Thank you all for the replies so far. Since weather sealing was brought up (and filters for that matter) I have another question. Is this lens be fine for use in moist conditions? I'm thinking light rain or the splashes from boats/paddles. The parts of Alaska I'm going to be in (Kenai peninsula) is a temperate rainforest so the odds of me being out in some sort of rain are likely and I'm chartering a boat to go fishing and going out in a kayak. I dunno how ballsy I will get about taking the camera out on the kayak (or at least leaving it in a dry bag until on shore) but definitely on the boat and possibly in some light rain. How does the weather sealing in the lenses that have it work exactly?

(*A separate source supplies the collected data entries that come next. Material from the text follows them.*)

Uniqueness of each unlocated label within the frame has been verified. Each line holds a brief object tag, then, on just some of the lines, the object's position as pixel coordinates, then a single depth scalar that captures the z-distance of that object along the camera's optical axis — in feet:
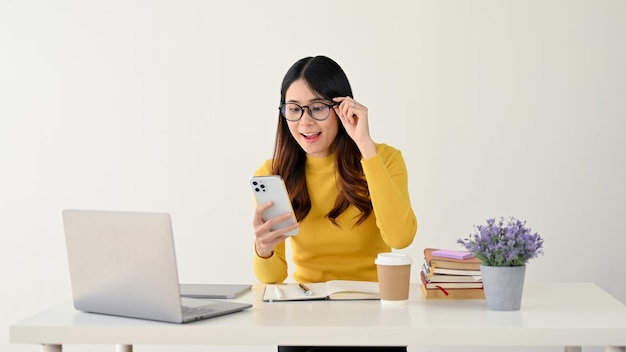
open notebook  6.42
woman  8.01
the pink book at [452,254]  6.59
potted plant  5.80
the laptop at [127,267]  5.42
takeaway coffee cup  6.17
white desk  5.28
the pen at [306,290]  6.55
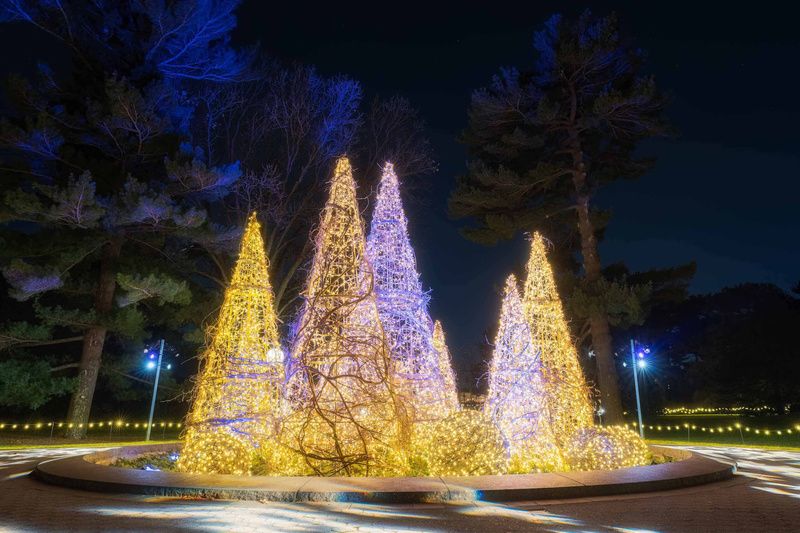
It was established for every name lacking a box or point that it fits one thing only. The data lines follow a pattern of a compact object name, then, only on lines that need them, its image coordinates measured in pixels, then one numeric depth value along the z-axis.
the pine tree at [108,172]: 14.51
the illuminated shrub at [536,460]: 7.69
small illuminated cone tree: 8.88
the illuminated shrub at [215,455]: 7.19
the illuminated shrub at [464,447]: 7.04
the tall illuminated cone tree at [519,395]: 7.89
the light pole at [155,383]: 16.79
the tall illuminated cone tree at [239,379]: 7.34
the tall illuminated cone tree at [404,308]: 8.02
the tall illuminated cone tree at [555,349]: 8.80
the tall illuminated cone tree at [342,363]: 6.93
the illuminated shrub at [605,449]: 8.02
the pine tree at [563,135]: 17.14
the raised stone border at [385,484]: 5.47
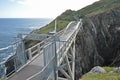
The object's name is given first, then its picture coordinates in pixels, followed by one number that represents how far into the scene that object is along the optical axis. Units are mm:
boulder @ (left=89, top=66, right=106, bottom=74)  7929
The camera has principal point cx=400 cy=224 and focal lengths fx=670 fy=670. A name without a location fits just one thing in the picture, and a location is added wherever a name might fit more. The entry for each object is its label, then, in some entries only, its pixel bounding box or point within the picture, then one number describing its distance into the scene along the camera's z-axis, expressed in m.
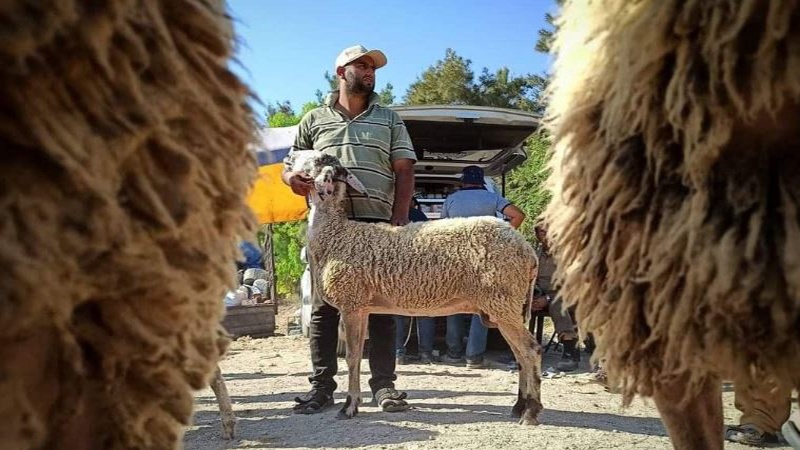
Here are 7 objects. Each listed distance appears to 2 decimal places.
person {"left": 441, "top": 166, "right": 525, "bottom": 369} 7.03
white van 8.26
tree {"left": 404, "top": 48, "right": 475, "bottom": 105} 29.06
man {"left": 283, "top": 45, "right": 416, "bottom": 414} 5.26
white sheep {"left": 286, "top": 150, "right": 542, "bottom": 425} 5.06
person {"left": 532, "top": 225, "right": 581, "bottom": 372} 7.34
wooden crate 10.33
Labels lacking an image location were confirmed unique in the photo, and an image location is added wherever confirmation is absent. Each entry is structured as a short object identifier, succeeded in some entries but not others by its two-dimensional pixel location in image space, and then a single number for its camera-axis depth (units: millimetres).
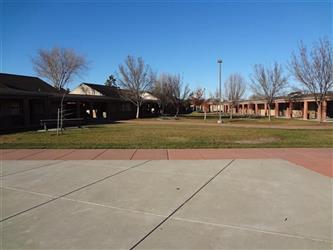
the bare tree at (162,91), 49562
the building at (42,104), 25417
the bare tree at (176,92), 50750
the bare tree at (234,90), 62344
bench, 27961
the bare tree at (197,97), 53059
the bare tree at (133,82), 45250
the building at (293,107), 43759
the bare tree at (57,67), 45094
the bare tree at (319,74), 26625
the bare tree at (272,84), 41938
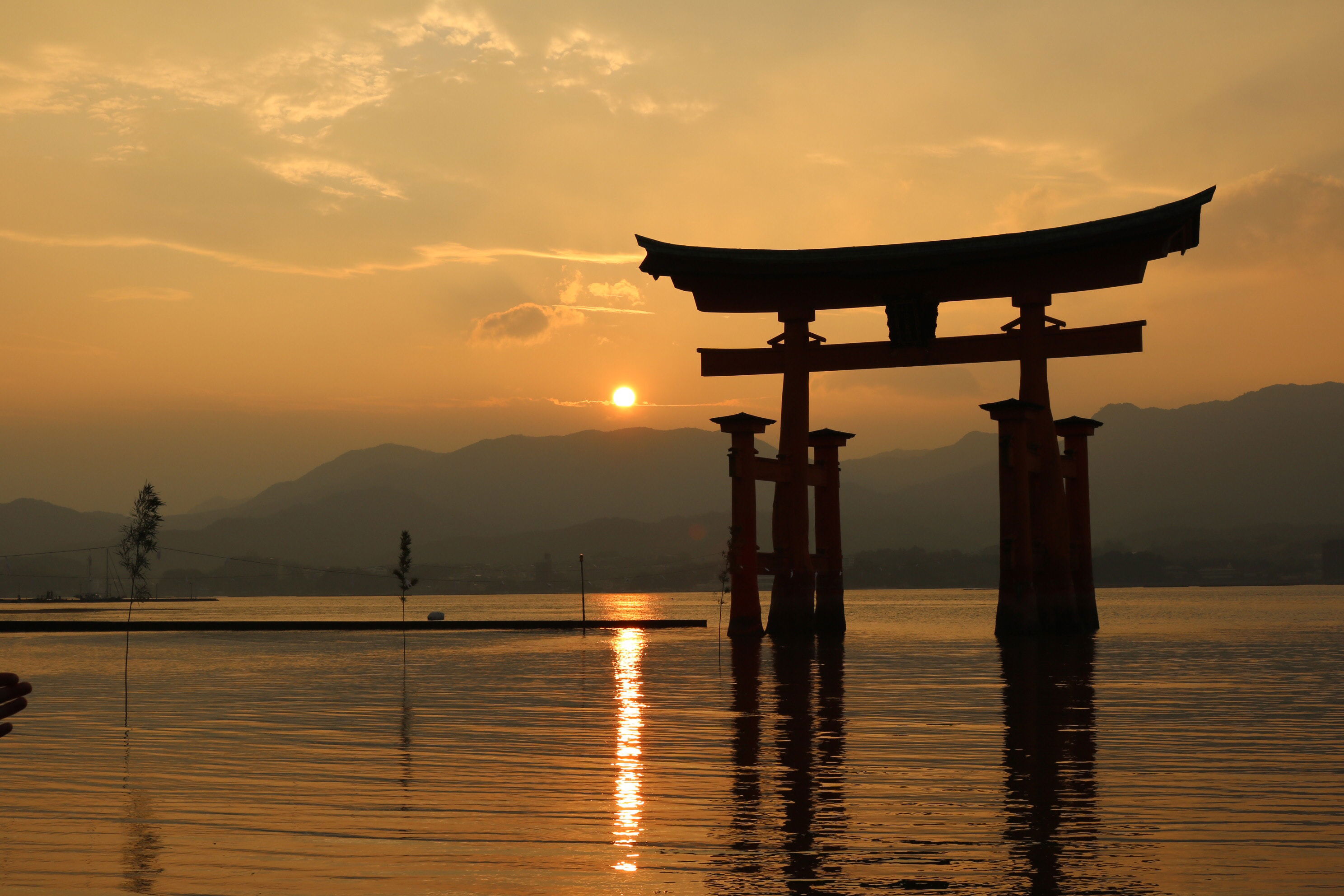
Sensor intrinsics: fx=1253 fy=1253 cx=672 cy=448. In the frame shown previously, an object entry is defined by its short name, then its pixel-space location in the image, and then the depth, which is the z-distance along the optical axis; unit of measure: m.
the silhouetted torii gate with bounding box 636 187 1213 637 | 42.88
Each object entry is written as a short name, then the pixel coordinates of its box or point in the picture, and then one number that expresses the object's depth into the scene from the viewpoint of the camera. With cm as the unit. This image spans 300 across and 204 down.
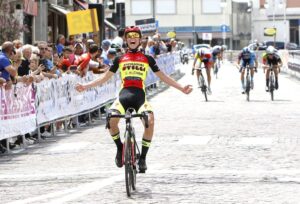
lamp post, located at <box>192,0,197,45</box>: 13588
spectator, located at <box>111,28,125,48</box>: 3427
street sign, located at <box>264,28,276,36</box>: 10077
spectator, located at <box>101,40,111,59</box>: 2847
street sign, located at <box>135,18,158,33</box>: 4944
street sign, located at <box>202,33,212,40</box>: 10056
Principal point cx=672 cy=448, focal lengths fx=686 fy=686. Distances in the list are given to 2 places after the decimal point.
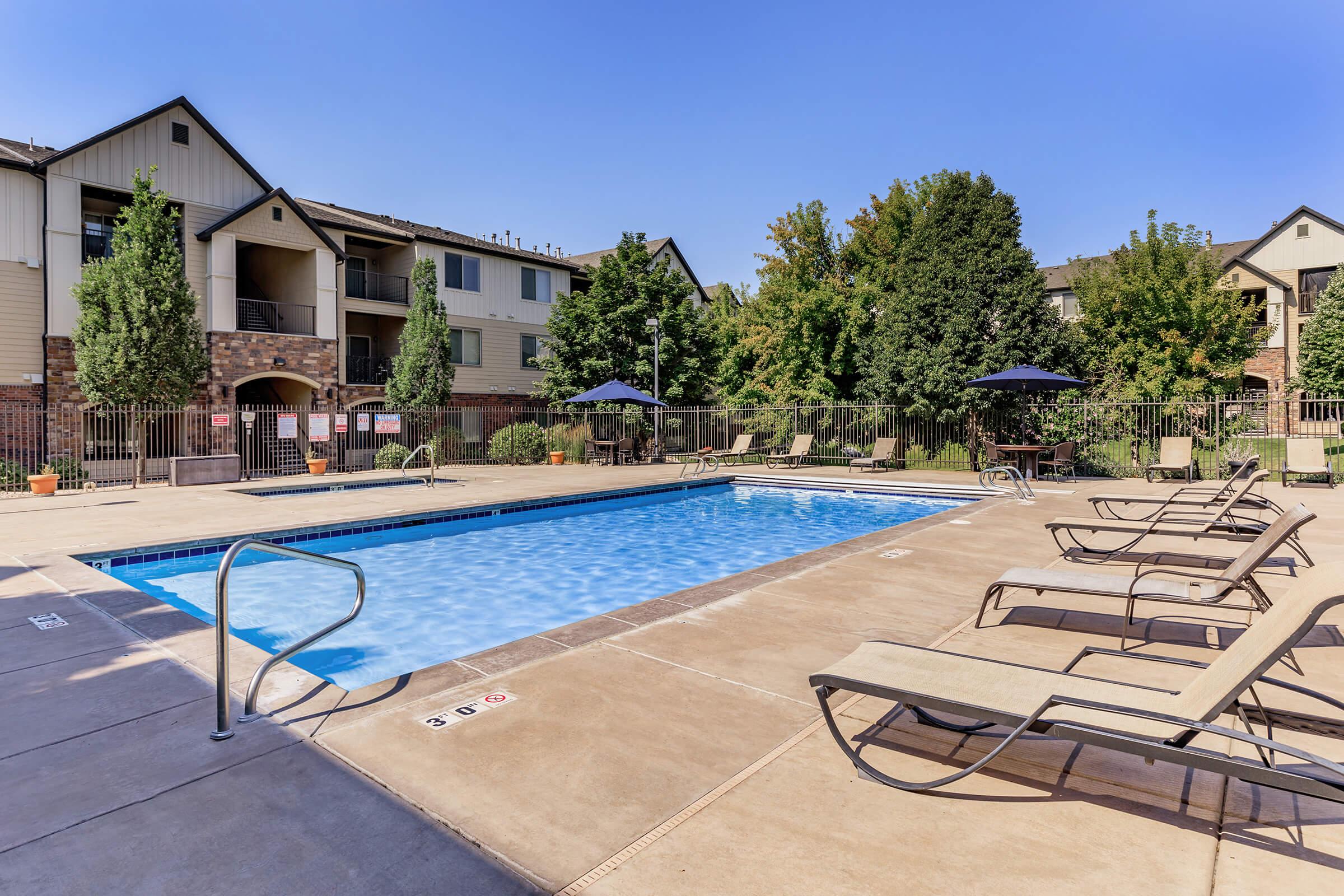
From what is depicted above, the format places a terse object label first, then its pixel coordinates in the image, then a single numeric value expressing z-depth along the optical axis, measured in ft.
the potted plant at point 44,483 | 44.32
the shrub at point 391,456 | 65.98
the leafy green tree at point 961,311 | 64.39
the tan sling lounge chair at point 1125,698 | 7.23
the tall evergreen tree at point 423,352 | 70.79
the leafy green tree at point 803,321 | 82.12
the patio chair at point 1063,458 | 51.24
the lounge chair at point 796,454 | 66.69
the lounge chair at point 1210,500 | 24.35
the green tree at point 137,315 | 51.85
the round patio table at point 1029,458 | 53.31
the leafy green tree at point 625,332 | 82.89
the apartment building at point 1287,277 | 105.09
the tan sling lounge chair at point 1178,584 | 13.82
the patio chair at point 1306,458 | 45.11
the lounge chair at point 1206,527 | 19.42
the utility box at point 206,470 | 50.75
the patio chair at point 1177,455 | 47.90
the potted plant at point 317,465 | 60.34
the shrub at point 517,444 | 72.02
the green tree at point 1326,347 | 83.71
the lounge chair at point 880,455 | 59.52
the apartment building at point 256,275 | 58.44
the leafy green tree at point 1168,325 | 65.62
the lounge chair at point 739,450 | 66.85
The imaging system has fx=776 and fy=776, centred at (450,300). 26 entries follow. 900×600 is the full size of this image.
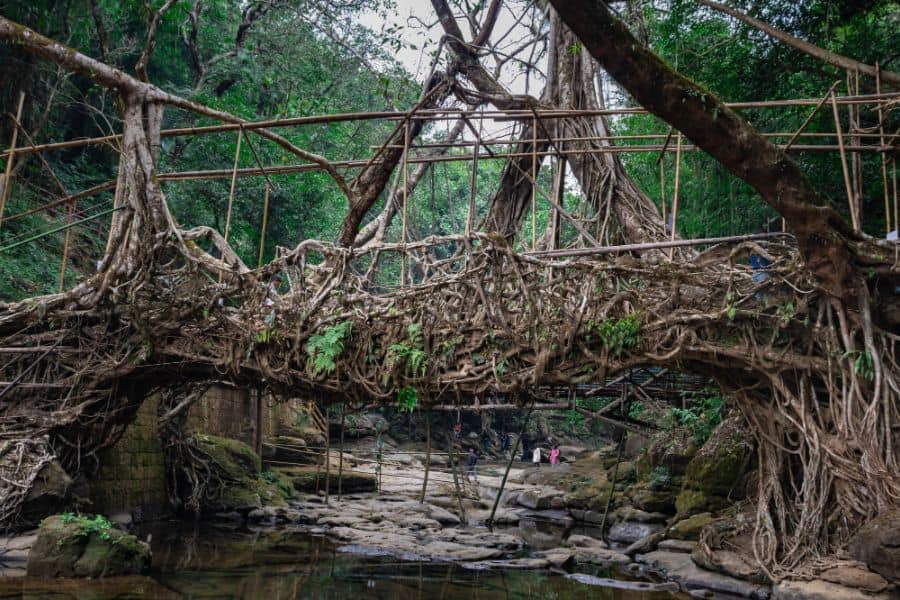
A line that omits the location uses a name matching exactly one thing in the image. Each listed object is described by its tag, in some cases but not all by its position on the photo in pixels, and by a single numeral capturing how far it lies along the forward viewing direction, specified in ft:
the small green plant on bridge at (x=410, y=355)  29.22
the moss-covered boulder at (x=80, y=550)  25.13
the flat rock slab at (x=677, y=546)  34.37
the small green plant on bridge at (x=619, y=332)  26.94
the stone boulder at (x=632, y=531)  42.04
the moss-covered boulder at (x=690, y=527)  35.78
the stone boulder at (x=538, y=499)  55.11
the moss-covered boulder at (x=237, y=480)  44.01
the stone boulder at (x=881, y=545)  21.24
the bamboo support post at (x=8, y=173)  32.37
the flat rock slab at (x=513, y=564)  32.53
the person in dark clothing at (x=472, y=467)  67.10
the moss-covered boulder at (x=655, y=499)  43.93
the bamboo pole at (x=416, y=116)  27.15
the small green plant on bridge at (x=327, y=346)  29.43
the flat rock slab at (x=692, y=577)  26.58
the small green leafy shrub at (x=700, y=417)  42.65
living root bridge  24.36
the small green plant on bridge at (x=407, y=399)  29.50
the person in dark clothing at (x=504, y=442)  103.90
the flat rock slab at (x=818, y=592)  21.90
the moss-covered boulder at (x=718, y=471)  37.13
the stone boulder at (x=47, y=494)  29.68
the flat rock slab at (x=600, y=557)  34.78
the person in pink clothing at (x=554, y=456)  82.91
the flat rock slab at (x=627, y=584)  28.40
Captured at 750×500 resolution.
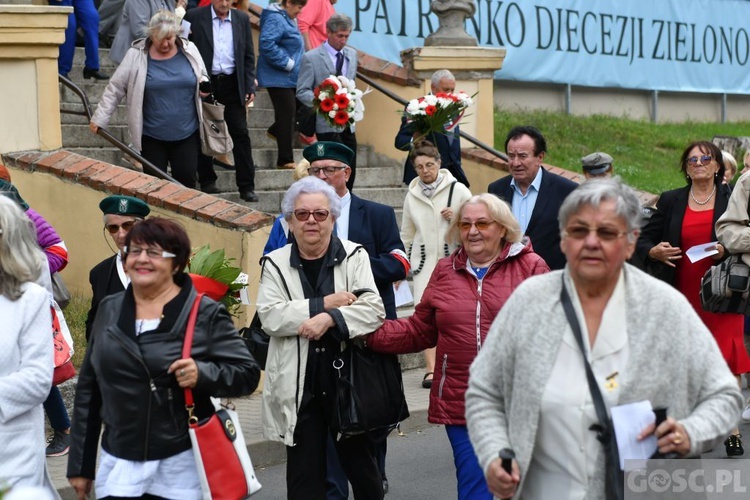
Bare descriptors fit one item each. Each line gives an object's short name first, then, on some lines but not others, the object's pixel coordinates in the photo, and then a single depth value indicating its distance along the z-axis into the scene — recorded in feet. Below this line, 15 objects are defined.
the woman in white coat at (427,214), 34.65
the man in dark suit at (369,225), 24.16
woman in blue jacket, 43.01
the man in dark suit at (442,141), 39.60
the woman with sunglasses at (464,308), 20.35
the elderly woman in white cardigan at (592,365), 13.73
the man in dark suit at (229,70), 41.24
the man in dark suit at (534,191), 28.22
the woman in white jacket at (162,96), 37.50
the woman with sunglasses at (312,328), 21.07
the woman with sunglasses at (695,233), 28.99
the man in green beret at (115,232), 23.53
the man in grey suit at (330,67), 42.11
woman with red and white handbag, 16.39
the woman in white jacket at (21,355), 17.38
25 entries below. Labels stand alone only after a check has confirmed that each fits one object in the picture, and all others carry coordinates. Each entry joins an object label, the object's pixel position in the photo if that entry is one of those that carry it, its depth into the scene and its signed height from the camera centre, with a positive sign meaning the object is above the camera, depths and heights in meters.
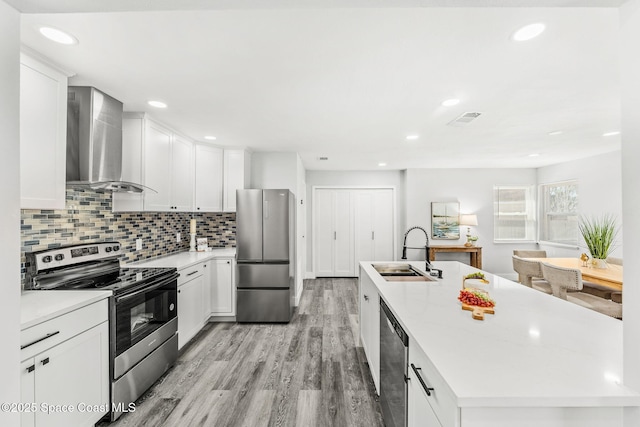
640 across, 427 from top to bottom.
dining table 2.82 -0.61
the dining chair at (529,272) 3.56 -0.72
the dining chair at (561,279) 2.93 -0.66
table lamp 5.74 -0.06
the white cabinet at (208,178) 3.82 +0.54
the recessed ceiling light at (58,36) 1.48 +0.98
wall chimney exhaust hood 2.10 +0.60
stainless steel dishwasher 1.38 -0.86
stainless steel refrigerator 3.72 -0.55
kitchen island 0.84 -0.52
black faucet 2.57 -0.43
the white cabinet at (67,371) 1.40 -0.87
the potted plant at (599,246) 3.39 -0.36
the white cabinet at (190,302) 2.88 -0.94
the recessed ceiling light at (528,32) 1.45 +0.98
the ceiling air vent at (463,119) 2.75 +1.00
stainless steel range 1.92 -0.68
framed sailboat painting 5.98 -0.08
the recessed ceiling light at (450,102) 2.40 +1.00
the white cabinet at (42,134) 1.64 +0.51
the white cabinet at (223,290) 3.73 -0.97
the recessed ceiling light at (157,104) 2.46 +1.00
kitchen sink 2.48 -0.54
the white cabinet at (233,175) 4.08 +0.61
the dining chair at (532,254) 4.68 -0.62
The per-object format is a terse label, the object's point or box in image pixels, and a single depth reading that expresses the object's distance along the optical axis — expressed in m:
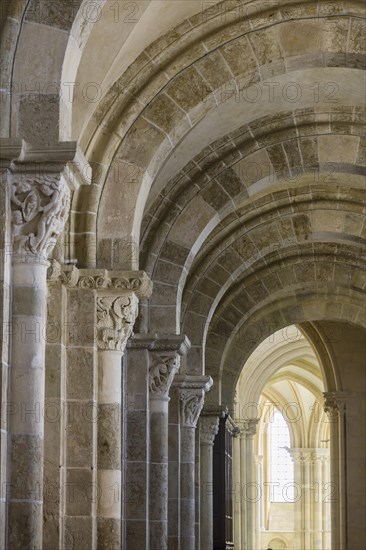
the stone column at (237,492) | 25.22
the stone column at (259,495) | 32.75
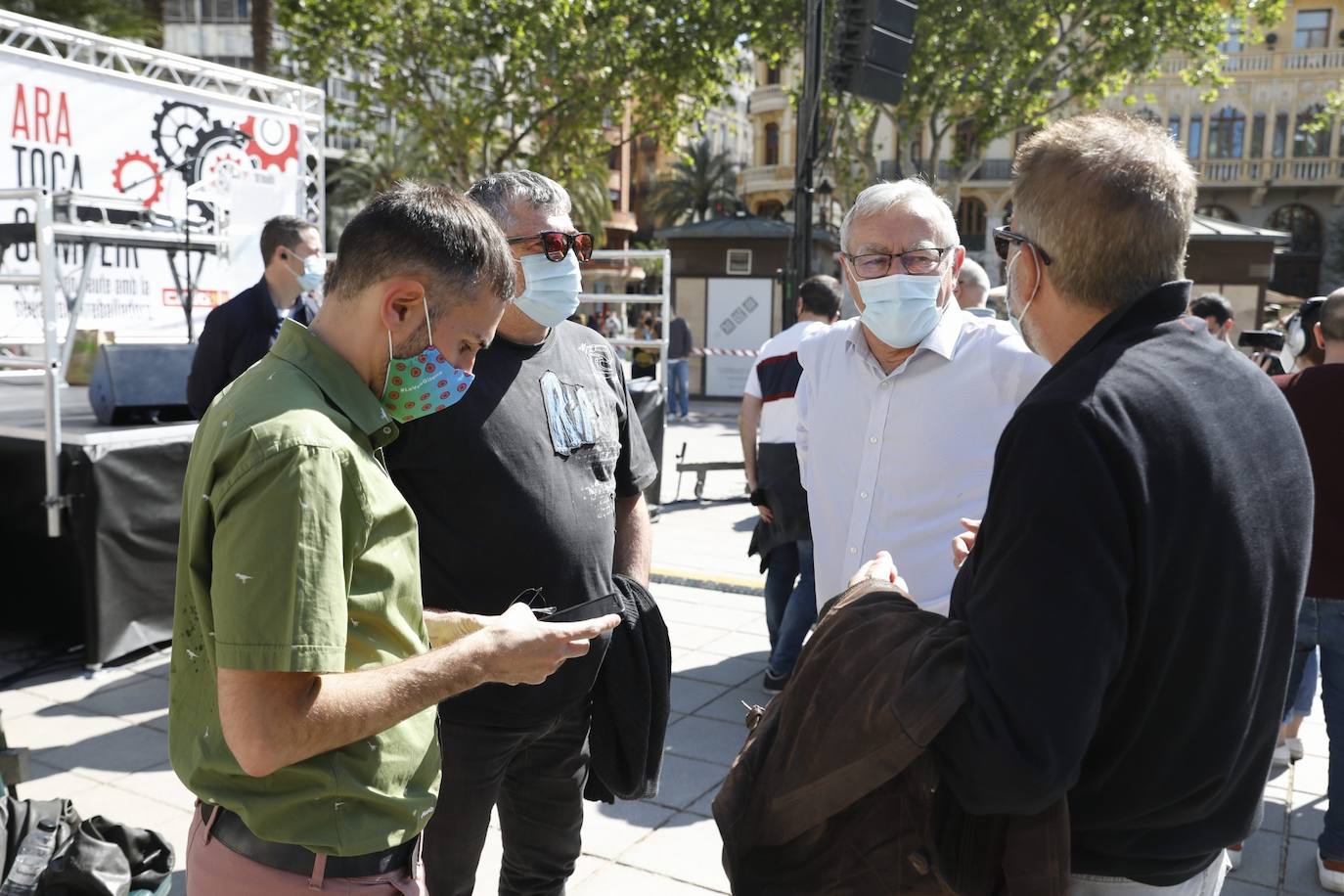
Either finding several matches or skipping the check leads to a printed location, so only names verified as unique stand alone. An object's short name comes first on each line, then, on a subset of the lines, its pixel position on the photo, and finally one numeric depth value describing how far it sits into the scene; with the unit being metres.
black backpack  2.91
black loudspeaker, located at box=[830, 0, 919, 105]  9.19
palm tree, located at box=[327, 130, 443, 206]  35.72
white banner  8.98
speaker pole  9.79
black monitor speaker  5.78
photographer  3.71
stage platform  5.25
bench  9.85
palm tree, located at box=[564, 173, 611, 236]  39.72
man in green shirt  1.42
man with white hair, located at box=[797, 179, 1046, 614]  2.79
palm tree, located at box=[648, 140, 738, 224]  52.53
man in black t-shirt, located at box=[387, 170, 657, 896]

And is it common practice to put a simple UV filter on a L lens to protect it, or is that like taking the engine out of a Ferrari and replacing it with a civic just in case you get in a wreck?

If so, what are some decent filter brands? I think I have B+W filters on my cheaper lenses.


----------



## jwong (Mar 8, 2012)

I've taken the 17-55 which is less rugged than the 35L to Ketchikan, Alaska and it did all right. It rained the whole time there, but I kept the camera out of the elements by keeping it in the bag or under a jacket most of the time.

Taking the camera fishing might be OK, but I'd avoid the kayak unless your experienced. If you capsize, the equipment is ruined. It might be worth looking into a P&S with a "waterproof" housing for the kayak.

UV or skylight filters are a good idea. UV filters are easier to find, but there is no difference for a digital camera. A lot of people like using them to protect the front element, others prefer lens hoods. Good filters should not degrade IQ perceptibly -- B&W is a good brand and multicoat is preferable to single coat. I'd rather clean a filter rather than the expensive front element of a lens.


----------



## mjp (Mar 8, 2012)

You'll certainly be happy with this lens no matter which version you get. I have used this lens extensively for both street and travel photography and as a general walk around lens and love it. It's a great one for both full frame and crop, too. I only wish it was weather sealed - though this hasn't stopped me from using it in the rain, cold, extreme heat.


----------